Requirement
All records should be reproduced verbatim.

Record set
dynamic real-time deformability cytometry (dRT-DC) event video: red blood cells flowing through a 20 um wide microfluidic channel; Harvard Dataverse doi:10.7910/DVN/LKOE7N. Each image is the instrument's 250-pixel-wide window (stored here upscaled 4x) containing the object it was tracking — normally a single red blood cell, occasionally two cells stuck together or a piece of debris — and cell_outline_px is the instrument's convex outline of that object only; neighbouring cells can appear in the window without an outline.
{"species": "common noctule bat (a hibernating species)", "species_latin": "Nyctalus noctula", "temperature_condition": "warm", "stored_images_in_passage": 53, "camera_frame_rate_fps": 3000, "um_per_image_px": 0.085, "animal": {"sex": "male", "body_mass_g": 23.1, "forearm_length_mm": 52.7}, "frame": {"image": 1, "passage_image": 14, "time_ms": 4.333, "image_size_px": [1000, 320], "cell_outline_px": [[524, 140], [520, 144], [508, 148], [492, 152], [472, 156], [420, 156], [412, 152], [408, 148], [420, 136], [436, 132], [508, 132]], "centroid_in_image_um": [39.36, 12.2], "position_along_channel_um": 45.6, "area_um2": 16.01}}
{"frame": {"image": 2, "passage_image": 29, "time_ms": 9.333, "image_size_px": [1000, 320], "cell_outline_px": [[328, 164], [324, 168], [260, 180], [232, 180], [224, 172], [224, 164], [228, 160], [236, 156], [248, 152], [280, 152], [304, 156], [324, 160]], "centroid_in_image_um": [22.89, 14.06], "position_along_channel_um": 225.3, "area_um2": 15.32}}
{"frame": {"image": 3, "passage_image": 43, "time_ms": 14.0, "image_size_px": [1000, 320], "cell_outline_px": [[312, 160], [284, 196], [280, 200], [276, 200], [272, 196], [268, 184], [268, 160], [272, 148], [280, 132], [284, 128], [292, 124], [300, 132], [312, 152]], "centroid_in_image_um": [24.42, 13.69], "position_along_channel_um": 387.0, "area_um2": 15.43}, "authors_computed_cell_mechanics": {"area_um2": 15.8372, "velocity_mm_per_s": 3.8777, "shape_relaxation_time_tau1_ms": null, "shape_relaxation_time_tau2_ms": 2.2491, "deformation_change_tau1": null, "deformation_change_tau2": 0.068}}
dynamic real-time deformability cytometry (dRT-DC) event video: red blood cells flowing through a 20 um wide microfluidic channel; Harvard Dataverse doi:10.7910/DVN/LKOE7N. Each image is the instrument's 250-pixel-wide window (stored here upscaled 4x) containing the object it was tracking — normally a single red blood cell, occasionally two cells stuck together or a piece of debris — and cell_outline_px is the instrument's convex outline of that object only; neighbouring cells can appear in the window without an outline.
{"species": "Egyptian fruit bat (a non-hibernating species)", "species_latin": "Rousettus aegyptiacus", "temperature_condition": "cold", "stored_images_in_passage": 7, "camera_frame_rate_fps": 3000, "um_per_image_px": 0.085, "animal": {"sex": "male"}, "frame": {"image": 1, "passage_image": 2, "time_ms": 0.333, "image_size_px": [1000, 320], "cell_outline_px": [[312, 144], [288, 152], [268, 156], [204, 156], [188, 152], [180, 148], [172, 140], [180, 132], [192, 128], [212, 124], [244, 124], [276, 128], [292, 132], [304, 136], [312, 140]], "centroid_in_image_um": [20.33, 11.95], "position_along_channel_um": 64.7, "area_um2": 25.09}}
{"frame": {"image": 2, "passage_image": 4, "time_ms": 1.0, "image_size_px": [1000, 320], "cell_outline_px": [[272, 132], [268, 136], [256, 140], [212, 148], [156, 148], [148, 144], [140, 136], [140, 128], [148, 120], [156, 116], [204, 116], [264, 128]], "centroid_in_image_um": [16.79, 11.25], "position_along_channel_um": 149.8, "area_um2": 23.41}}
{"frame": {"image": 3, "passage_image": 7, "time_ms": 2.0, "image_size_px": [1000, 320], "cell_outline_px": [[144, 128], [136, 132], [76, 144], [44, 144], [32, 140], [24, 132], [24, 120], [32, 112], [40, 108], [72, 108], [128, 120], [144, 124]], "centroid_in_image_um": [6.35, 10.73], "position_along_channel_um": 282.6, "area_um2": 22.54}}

Response to the exercise
dynamic real-time deformability cytometry (dRT-DC) event video: red blood cells flowing through a 20 um wide microfluidic channel; Harvard Dataverse doi:10.7910/DVN/LKOE7N. Each image is the instrument's 250-pixel-wide window (stored here upscaled 4x) containing the object it was tracking — normally a single red blood cell, occasionally two cells stuck together or a piece of debris — and cell_outline_px is the instrument's convex outline of that object only; neighbouring cells can appear in the window without an outline.
{"species": "common noctule bat (a hibernating species)", "species_latin": "Nyctalus noctula", "temperature_condition": "warm", "stored_images_in_passage": 53, "camera_frame_rate_fps": 3000, "um_per_image_px": 0.085, "animal": {"sex": "male", "body_mass_g": 23.1, "forearm_length_mm": 52.7}, "frame": {"image": 1, "passage_image": 14, "time_ms": 4.333, "image_size_px": [1000, 320], "cell_outline_px": [[524, 140], [520, 144], [508, 148], [492, 152], [472, 156], [420, 156], [412, 152], [408, 148], [420, 136], [436, 132], [508, 132]], "centroid_in_image_um": [39.36, 12.2], "position_along_channel_um": 45.6, "area_um2": 16.01}}
{"frame": {"image": 2, "passage_image": 29, "time_ms": 9.333, "image_size_px": [1000, 320], "cell_outline_px": [[328, 164], [324, 168], [260, 180], [232, 180], [224, 172], [224, 164], [228, 160], [236, 156], [248, 152], [280, 152], [304, 156], [324, 160]], "centroid_in_image_um": [22.89, 14.06], "position_along_channel_um": 225.3, "area_um2": 15.32}}
{"frame": {"image": 3, "passage_image": 43, "time_ms": 14.0, "image_size_px": [1000, 320], "cell_outline_px": [[312, 160], [284, 196], [280, 200], [276, 200], [272, 196], [268, 184], [268, 160], [272, 148], [280, 132], [284, 128], [292, 124], [300, 132], [312, 152]], "centroid_in_image_um": [24.42, 13.69], "position_along_channel_um": 387.0, "area_um2": 15.43}, "authors_computed_cell_mechanics": {"area_um2": 15.8372, "velocity_mm_per_s": 3.8777, "shape_relaxation_time_tau1_ms": null, "shape_relaxation_time_tau2_ms": 2.2491, "deformation_change_tau1": null, "deformation_change_tau2": 0.068}}
dynamic real-time deformability cytometry (dRT-DC) event video: red blood cells flowing through a 20 um wide microfluidic channel; Harvard Dataverse doi:10.7910/DVN/LKOE7N. Each image is the instrument's 250-pixel-wide window (stored here upscaled 4x) containing the object it was tracking — normally a single red blood cell, occasionally two cells stuck together or a piece of debris — and cell_outline_px is the instrument's convex outline of that object only; neighbouring cells can appear in the window without an outline.
{"species": "Egyptian fruit bat (a non-hibernating species)", "species_latin": "Rousettus aegyptiacus", "temperature_condition": "cold", "stored_images_in_passage": 7, "camera_frame_rate_fps": 3000, "um_per_image_px": 0.085, "animal": {"sex": "male"}, "frame": {"image": 1, "passage_image": 2, "time_ms": 0.333, "image_size_px": [1000, 320], "cell_outline_px": [[312, 144], [288, 152], [268, 156], [204, 156], [188, 152], [180, 148], [172, 140], [180, 132], [192, 128], [212, 124], [244, 124], [276, 128], [292, 132], [304, 136], [312, 140]], "centroid_in_image_um": [20.33, 11.95], "position_along_channel_um": 64.7, "area_um2": 25.09}}
{"frame": {"image": 2, "passage_image": 4, "time_ms": 1.0, "image_size_px": [1000, 320], "cell_outline_px": [[272, 132], [268, 136], [256, 140], [212, 148], [156, 148], [148, 144], [140, 136], [140, 128], [148, 120], [156, 116], [204, 116], [264, 128]], "centroid_in_image_um": [16.79, 11.25], "position_along_channel_um": 149.8, "area_um2": 23.41}}
{"frame": {"image": 3, "passage_image": 7, "time_ms": 2.0, "image_size_px": [1000, 320], "cell_outline_px": [[144, 128], [136, 132], [76, 144], [44, 144], [32, 140], [24, 132], [24, 120], [32, 112], [40, 108], [72, 108], [128, 120], [144, 124]], "centroid_in_image_um": [6.35, 10.73], "position_along_channel_um": 282.6, "area_um2": 22.54}}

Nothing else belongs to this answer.